» ABOUT THIS EXERCISE:
Lines before the one containing "waterpartijen, groenvoorzieningen en" are left out; return that line and all lines after it, exactly, through the end of the records below.

» WORKING DATA:
################

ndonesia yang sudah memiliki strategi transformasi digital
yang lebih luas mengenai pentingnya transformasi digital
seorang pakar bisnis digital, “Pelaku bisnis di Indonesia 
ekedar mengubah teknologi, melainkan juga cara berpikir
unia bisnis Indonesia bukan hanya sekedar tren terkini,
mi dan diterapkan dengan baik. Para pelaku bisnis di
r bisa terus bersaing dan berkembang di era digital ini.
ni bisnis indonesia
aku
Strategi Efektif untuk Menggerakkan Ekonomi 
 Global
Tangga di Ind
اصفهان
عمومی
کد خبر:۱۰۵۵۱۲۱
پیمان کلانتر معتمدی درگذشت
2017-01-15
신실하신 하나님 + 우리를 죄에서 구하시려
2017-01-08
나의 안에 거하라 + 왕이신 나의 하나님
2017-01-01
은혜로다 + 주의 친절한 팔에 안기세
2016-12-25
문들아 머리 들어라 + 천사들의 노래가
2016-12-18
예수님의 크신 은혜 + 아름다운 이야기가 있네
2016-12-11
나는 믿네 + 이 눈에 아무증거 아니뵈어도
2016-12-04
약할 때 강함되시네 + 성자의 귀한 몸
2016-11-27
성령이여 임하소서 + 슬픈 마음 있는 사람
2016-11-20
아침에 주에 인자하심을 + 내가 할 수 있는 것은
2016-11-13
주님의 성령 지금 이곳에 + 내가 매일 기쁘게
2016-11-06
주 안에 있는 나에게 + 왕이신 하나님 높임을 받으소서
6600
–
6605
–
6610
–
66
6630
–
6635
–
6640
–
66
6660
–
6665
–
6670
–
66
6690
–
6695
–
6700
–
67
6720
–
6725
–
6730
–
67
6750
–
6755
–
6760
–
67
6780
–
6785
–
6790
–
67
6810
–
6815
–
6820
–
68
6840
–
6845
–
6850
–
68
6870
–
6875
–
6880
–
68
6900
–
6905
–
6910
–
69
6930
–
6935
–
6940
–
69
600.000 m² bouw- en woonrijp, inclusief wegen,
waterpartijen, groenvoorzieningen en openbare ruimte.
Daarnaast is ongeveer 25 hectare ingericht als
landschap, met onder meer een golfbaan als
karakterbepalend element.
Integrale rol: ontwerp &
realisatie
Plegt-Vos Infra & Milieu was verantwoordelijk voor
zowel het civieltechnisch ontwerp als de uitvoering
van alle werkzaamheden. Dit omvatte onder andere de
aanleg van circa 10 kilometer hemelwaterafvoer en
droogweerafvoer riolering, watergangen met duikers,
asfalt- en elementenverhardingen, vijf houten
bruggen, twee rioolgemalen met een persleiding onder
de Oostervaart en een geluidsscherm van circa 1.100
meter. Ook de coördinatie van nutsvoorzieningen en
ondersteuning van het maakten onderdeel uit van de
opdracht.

################

» EXPECTED OUTPUT:
waterpartijen, groenvoorzieningen en openbare ruimte.
Daarnaast is ongeveer 25 hectare ingericht als
landschap, met onder meer een golfbaan als
karakterbepalend element.
Integrale rol: ontwerp &
realisatie
Plegt-Vos Infra & Milieu was verantwoordelijk voor
zowel het civieltechnisch ontwerp als de uitvoering
van alle werkzaamheden. Dit omvatte onder andere de
aanleg van circa 10 kilometer hemelwaterafvoer en
droogweerafvoer riolering, watergangen met duikers,
asfalt- en elementenverhardingen, vijf houten
bruggen, twee rioolgemalen met een persleiding onder
de Oostervaart en een geluidsscherm van circa 1.100
meter. Ook de coördinatie van nutsvoorzieningen en
ondersteuning van het maakten onderdeel uit van de
opdracht.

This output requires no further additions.